The legislature of South Carolina, desirous of doing justice to their foreign creditors, have lately passed an act appropriating certain funds to the paiment of the interest and principal due to them. The benefit of the act extends to all who shall be willing to accede to the conditions of it, and the proof of that accession is to be their exchanging the bonds they possess for the certificate prescribed by the act. Distance, and the perils of the sea having rendered necessary the agency of s[ome] person in Europe, intermediate between the state and their creditors, who might, for the state, receive their antient obligation from the creditor, and give in exchange a receipt equally obligatory on the state, they have been pleased to desire me to perform that office. It becomes therefore my duty to inform you as one of the creditors, that if you think proper to deliver to me the obligations whereon rests the debt of the State of South Carolina to you I am ready to give you in exchange for the same such a receipt as will be equally obligatory on the state, and will entitle you to participate of the benefits of the act. Mr. Cutting the bearer hereof will have the honor to explain to you this subject in detail. He has been emploied by the Messieurs Van Staphorsts of Amsterdam, and the Prince of Luxemburgh in France, some of the principal creditors, to sollicit this act, and you may repose a safe confidence in his information, his attention and integrity. I have only to add that this commission finds me in hourly expectation of receiving a permission to go to America, after the arrival of which I shall not remain more than 4. or 5. days at Paris.

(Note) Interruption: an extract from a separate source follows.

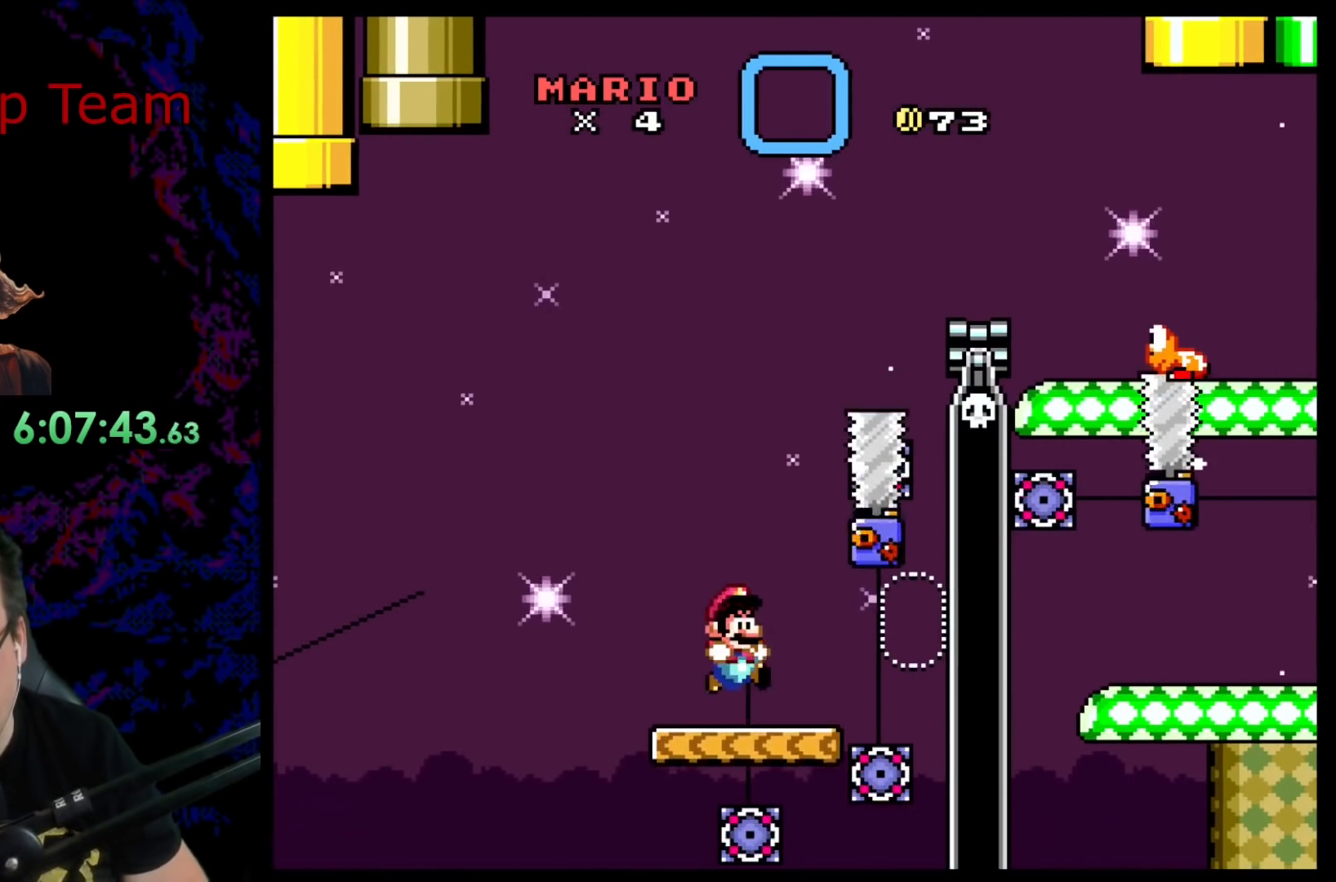
{"buttons": ["Y"], "events": [[117, "X", "up"], [133, "DPAD_LEFT", "down"], [217, "DPAD_LEFT", "up"], [283, "Y", "down"]]}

It is important therefore that you forward your bond or bonds as soon as you shall have decided to accede to the provisions of the State of South Carolina, because the sooner they come the less will be the incertainty of their finding me here. I have the honor to be Sir Your most obedient & most humble servt.,
PrC (ViWC). TJ’s spelling of the Bordeaux banker’s name here and elsewhere is “Strackeiser” or a slight variant thereof. Gournay, description begins B. C. Gournay, Tableau général du commerce des marchands, négocians, armateurs, &c., … années 1789 & 1790, Paris,  description ends p. 143, gives the spelling as “Streckensen.” While Gournay is far from dependable (Bondfield is given as “Bonfield”) as to names, TJ is even less to be relied on in that respect.